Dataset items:
- - -

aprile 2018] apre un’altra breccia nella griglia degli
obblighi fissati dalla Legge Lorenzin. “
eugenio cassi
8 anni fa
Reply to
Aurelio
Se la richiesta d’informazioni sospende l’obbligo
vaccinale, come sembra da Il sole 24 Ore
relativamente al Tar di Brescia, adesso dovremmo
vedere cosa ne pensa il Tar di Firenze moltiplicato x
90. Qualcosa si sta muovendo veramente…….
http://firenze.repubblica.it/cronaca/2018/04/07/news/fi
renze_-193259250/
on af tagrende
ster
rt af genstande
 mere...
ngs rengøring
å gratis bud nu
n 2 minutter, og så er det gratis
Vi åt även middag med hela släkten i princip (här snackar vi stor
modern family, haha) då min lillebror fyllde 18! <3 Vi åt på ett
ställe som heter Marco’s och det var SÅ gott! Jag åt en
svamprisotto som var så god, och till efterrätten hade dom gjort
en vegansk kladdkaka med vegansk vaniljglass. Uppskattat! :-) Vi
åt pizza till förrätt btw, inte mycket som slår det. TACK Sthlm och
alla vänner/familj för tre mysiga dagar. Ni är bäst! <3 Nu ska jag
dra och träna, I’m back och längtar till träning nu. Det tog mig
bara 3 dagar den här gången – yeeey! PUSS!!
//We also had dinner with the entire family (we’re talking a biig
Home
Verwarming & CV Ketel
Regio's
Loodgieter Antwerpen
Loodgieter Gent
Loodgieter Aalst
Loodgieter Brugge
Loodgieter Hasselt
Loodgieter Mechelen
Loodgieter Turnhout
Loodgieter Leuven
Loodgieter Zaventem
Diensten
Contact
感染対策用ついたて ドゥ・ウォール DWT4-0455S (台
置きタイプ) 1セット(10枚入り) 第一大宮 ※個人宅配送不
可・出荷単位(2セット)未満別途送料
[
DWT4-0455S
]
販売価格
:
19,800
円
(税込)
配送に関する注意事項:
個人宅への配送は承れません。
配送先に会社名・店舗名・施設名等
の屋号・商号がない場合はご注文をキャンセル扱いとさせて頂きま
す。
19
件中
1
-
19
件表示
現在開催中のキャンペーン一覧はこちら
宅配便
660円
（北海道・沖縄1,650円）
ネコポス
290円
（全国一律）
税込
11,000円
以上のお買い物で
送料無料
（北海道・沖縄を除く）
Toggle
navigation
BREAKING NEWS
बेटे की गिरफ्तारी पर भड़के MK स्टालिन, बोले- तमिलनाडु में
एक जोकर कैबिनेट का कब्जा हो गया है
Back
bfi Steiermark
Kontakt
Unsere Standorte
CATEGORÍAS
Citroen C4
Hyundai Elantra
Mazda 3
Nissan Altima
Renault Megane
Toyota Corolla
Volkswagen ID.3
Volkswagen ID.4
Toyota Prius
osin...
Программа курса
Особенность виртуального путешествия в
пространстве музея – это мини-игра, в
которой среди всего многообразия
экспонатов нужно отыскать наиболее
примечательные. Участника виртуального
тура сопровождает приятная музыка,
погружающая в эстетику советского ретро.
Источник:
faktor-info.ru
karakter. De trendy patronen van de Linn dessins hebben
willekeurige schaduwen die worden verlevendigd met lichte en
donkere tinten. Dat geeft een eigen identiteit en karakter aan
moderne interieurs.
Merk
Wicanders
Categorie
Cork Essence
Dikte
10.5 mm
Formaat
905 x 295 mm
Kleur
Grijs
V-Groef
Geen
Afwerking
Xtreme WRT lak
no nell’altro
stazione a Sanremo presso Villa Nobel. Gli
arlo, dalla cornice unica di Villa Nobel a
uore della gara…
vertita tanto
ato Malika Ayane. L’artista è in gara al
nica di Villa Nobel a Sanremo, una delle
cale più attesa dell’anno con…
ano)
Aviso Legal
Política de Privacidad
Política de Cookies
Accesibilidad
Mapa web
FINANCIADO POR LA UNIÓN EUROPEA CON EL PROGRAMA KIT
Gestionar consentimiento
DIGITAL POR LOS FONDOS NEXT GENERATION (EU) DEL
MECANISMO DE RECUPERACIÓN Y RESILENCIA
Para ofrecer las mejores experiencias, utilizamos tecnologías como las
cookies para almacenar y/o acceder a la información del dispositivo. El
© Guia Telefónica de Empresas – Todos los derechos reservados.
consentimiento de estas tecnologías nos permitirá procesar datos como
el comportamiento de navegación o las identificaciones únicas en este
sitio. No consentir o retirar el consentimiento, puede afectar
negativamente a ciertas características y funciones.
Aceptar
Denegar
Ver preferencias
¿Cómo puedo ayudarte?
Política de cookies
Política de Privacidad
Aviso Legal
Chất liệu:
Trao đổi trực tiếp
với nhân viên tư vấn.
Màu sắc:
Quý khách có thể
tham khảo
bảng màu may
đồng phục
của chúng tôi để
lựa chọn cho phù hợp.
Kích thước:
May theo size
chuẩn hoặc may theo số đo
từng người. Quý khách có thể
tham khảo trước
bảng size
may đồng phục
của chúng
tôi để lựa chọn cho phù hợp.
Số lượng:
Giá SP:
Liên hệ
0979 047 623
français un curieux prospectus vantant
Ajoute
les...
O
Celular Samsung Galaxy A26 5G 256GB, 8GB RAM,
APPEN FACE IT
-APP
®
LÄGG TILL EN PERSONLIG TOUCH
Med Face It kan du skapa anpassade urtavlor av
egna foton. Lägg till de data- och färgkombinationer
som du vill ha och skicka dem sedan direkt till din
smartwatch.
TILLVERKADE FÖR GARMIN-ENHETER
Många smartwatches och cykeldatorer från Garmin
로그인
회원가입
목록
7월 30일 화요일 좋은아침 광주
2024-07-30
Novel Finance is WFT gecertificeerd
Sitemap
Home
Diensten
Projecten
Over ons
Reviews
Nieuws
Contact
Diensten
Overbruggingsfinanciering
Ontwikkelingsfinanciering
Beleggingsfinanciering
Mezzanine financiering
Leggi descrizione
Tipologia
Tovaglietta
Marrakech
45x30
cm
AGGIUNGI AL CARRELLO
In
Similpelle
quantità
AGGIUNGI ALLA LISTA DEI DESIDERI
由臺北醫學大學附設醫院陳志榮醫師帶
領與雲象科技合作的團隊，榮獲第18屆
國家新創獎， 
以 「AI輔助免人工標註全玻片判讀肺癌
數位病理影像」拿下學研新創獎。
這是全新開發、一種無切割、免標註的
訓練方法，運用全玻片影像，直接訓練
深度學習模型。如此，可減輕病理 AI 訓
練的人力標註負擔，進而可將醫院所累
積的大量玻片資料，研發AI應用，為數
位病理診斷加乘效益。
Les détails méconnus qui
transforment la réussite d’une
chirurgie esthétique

- - -

Job:
Every entry must be output again exactly as it was given.

Exercise result:
aprile 2018] apre un’altra breccia nella griglia degli
obblighi fissati dalla Legge Lorenzin. “
eugenio cassi
8 anni fa
Reply to
Aurelio
Se la richiesta d’informazioni sospende l’obbligo
vaccinale, come sembra da Il sole 24 Ore
relativamente al Tar di Brescia, adesso dovremmo
vedere cosa ne pensa il Tar di Firenze moltiplicato x
90. Qualcosa si sta muovendo veramente…….
http://firenze.repubblica.it/cronaca/2018/04/07/news/fi
renze_-193259250/
on af tagrende
ster
rt af genstande
 mere...
ngs rengøring
å gratis bud nu
n 2 minutter, og så er det gratis
Vi åt även middag med hela släkten i princip (här snackar vi stor
modern family, haha) då min lillebror fyllde 18! <3 Vi åt på ett
ställe som heter Marco’s och det var SÅ gott! Jag åt en
svamprisotto som var så god, och till efterrätten hade dom gjort
en vegansk kladdkaka med vegansk vaniljglass. Uppskattat! :-) Vi
åt pizza till förrätt btw, inte mycket som slår det. TACK Sthlm och
alla vänner/familj för tre mysiga dagar. Ni är bäst! <3 Nu ska jag
dra och träna, I’m back och längtar till träning nu. Det tog mig
bara 3 dagar den här gången – yeeey! PUSS!!
//We also had dinner with the entire family (we’re talking a biig
Home
Verwarming & CV Ketel
Regio's
Loodgieter Antwerpen
Loodgieter Gent
Loodgieter Aalst
Loodgieter Brugge
Loodgieter Hasselt
Loodgieter Mechelen
Loodgieter Turnhout
Loodgieter Leuven
Loodgieter Zaventem
Diensten
Contact
感染対策用ついたて ドゥ・ウォール DWT4-0455S (台
置きタイプ) 1セット(10枚入り) 第一大宮 ※個人宅配送不
可・出荷単位(2セット)未満別途送料
[
DWT4-0455S
]
販売価格
:
19,800
円
(税込)
配送に関する注意事項:
個人宅への配送は承れません。
配送先に会社名・店舗名・施設名等
の屋号・商号がない場合はご注文をキャンセル扱いとさせて頂きま
す。
19
件中
1
-
19
件表示
現在開催中のキャンペーン一覧はこちら
宅配便
660円
（北海道・沖縄1,650円）
ネコポス
290円
（全国一律）
税込
11,000円
以上のお買い物で
送料無料
（北海道・沖縄を除く）
Toggle
navigation
BREAKING NEWS
बेटे की गिरफ्तारी पर भड़के MK स्टालिन, बोले- तमिलनाडु में
एक जोकर कैबिनेट का कब्जा हो गया है
Back
bfi Steiermark
Kontakt
Unsere Standorte
CATEGORÍAS
Citroen C4
Hyundai Elantra
Mazda 3
Nissan Altima
Renault Megane
Toyota Corolla
Volkswagen ID.3
Volkswagen ID.4
Toyota Prius
osin...
Программа курса
Особенность виртуального путешествия в
пространстве музея – это мини-игра, в
которой среди всего многообразия
экспонатов нужно отыскать наиболее
примечательные. Участника виртуального
тура сопровождает приятная музыка,
погружающая в эстетику советского ретро.
Источник:
faktor-info.ru
karakter. De trendy patronen van de Linn dessins hebben
willekeurige schaduwen die worden verlevendigd met lichte en
donkere tinten. Dat geeft een eigen identiteit en karakter aan
moderne interieurs.
Merk
Wicanders
Categorie
Cork Essence
Dikte
10.5 mm
Formaat
905 x 295 mm
Kleur
Grijs
V-Groef
Geen
Afwerking
Xtreme WRT lak
no nell’altro
stazione a Sanremo presso Villa Nobel. Gli
arlo, dalla cornice unica di Villa Nobel a
uore della gara…
vertita tanto
ato Malika Ayane. L’artista è in gara al
nica di Villa Nobel a Sanremo, una delle
cale più attesa dell’anno con…
ano)
Aviso Legal
Política de Privacidad
Política de Cookies
Accesibilidad
Mapa web
FINANCIADO POR LA UNIÓN EUROPEA CON EL PROGRAMA KIT
Gestionar consentimiento
DIGITAL POR LOS FONDOS NEXT GENERATION (EU) DEL
MECANISMO DE RECUPERACIÓN Y RESILENCIA
Para ofrecer las mejores experiencias, utilizamos tecnologías como las
cookies para almacenar y/o acceder a la información del dispositivo. El
© Guia Telefónica de Empresas – Todos los derechos reservados.
consentimiento de estas tecnologías nos permitirá procesar datos como
el comportamiento de navegación o las identificaciones únicas en este
sitio. No consentir o retirar el consentimiento, puede afectar
negativamente a ciertas características y funciones.
Aceptar
Denegar
Ver preferencias
¿Cómo puedo ayudarte?
Política de cookies
Política de Privacidad
Aviso Legal
Chất liệu:
Trao đổi trực tiếp
với nhân viên tư vấn.
Màu sắc:
Quý khách có thể
tham khảo
bảng màu may
đồng phục
của chúng tôi để
lựa chọn cho phù hợp.
Kích thước:
May theo size
chuẩn hoặc may theo số đo
từng người. Quý khách có thể
tham khảo trước
bảng size
may đồng phục
của chúng
tôi để lựa chọn cho phù hợp.
Số lượng:
Giá SP:
Liên hệ
0979 047 623
français un curieux prospectus vantant
Ajoute
les...
O
Celular Samsung Galaxy A26 5G 256GB, 8GB RAM,
APPEN FACE IT
-APP
®
LÄGG TILL EN PERSONLIG TOUCH
Med Face It kan du skapa anpassade urtavlor av
egna foton. Lägg till de data- och färgkombinationer
som du vill ha och skicka dem sedan direkt till din
smartwatch.
TILLVERKADE FÖR GARMIN-ENHETER
Många smartwatches och cykeldatorer från Garmin
로그인
회원가입
목록
7월 30일 화요일 좋은아침 광주
2024-07-30
Novel Finance is WFT gecertificeerd
Sitemap
Home
Diensten
Projecten
Over ons
Reviews
Nieuws
Contact
Diensten
Overbruggingsfinanciering
Ontwikkelingsfinanciering
Beleggingsfinanciering
Mezzanine financiering
Leggi descrizione
Tipologia
Tovaglietta
Marrakech
45x30
cm
AGGIUNGI AL CARRELLO
In
Similpelle
quantità
AGGIUNGI ALLA LISTA DEI DESIDERI
由臺北醫學大學附設醫院陳志榮醫師帶
領與雲象科技合作的團隊，榮獲第18屆
國家新創獎， 
以 「AI輔助免人工標註全玻片判讀肺癌
數位病理影像」拿下學研新創獎。
這是全新開發、一種無切割、免標註的
訓練方法，運用全玻片影像，直接訓練
深度學習模型。如此，可減輕病理 AI 訓
練的人力標註負擔，進而可將醫院所累
積的大量玻片資料，研發AI應用，為數
位病理診斷加乘效益。
Les détails méconnus qui
transforment la réussite d’une
chirurgie esthétique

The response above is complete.